01. März 2005
Werlau: Geschwindigkeitsmindernde Maßnahmen gefordert
Zwischen 65 und 75 Prozent der Autos, die aus Richtung Holzfeld kommen, fahren auf der L 213 mit mehr als 50 km/h in den St. Goarer Stadtteil Werlau ein und jedes achte dieser Autos fährt im Dorfinnern immer noch mit überhöhter Geschwindigkeit. Das haben die über mehrere Tage durch die Stadt St. Goar vorgenommenen Messungen ergeben. Daher war es nicht verwunderlich, dass dieses Thema der wichtigste Diskussionspunkt bei der Einwohnerversammlung im Gasthaus „Zur alten Weinstube“ in St. Goar-Werlau war. Die Bürger wollen die Ausflüchte, die bisher eine Entschärfung des Problems unterließen, nicht mehr hinnehmen. „Muss denn zuerst etwas Schlimmes passieren“, so lautete die einhellige Bürgermeinung.
Stadtbürgermeister Walter Mallmann, VG-Bürgermeister Thomas Bungert und Ortsvorsteher Horst Vogt wiesen nach, dass sie sich seit Jahren ständig um geschwindigkeitsmindernde Maßnahmen bemühen und mehrere Behördentermine stattfanden, ohne dass es durch die zuständigen Behörden zur Abhilfe des unerträglichen Zustandes gekommen sei.
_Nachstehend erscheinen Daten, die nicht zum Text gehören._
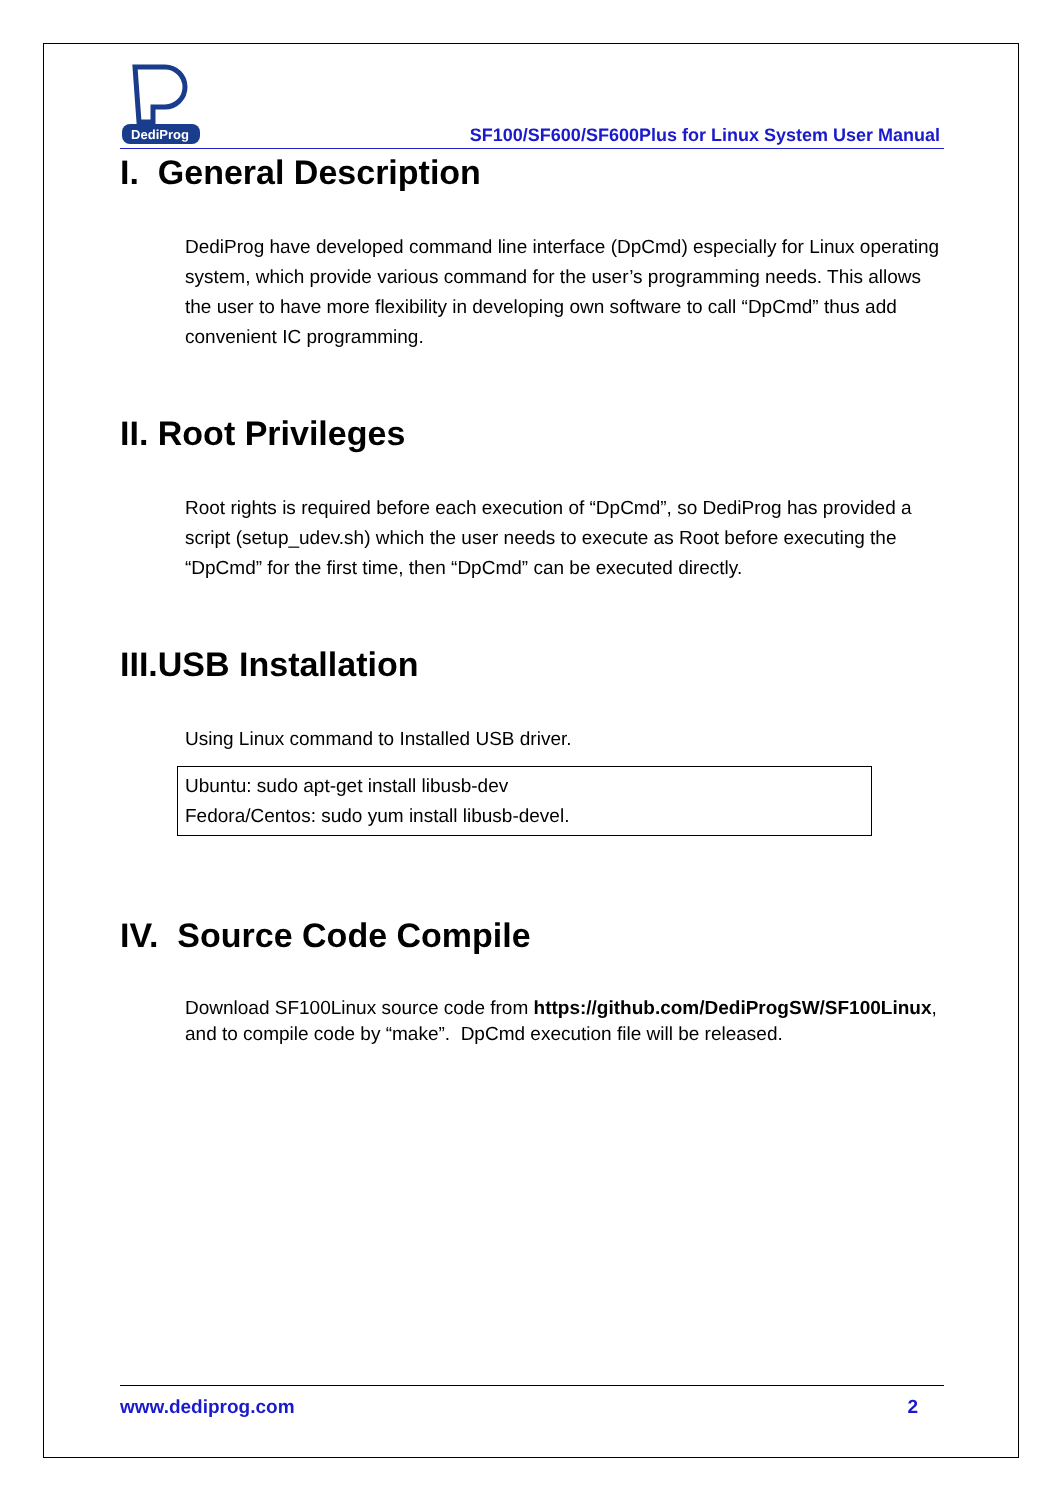DediProg
SF100/SF600/SF600Plus for Linux System User Manual
I. General Description
DediProg have developed command line interface (DpCmd) especially for Linux operating system, which provide various command for the user’s programming needs. This allows the user to have more flexibility in developing own software to call “DpCmd” thus add convenient IC programming.
II. Root Privileges
Root rights is required before each execution of “DpCmd”, so DediProg has provided a script (setup_udev.sh) which the user needs to execute as Root before executing the “DpCmd” for the first time, then “DpCmd” can be executed directly.
III.USB Installation
Using Linux command to Installed USB driver.
Ubuntu: sudo apt-get install libusb-dev
Fedora/Centos: sudo yum install libusb-devel.
IV. Source Code Compile
Download SF100Linux source code from https://github.com/DediProgSW/SF100Linux, and to compile code by “make”. DpCmd execution file will be released.
www.dediprog.com 2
Walter Mallmann: „Wir haben gemeinsam in Werlau alle die von den Bürgern gewünschten und in unserer Zuständigkeit liegenden Maßnahmen, so die Sanierung des städtischen Haushalts, die Erhaltung des Rheingoldbades in öffentlicher Hand, den Ausbau eines weiteren Neubaugebiets, die Entwässerung der Pfingstwiese und den Umbau der alten Schule zu einem Gemeindehaus in kürzester Zeit durchgeführt. Durch den Einsatz einer eigens dafür erworbenen stadteigenen Geschwindigkeitsmessanlage können wir beweisen, dass die Verkehrsverhältnisse am genannten Ortseingang untragbar sind und fordern eine zeitnahe Abhilfe.“
Der Landrat, so war zu erfahren, soll es jetzt richten.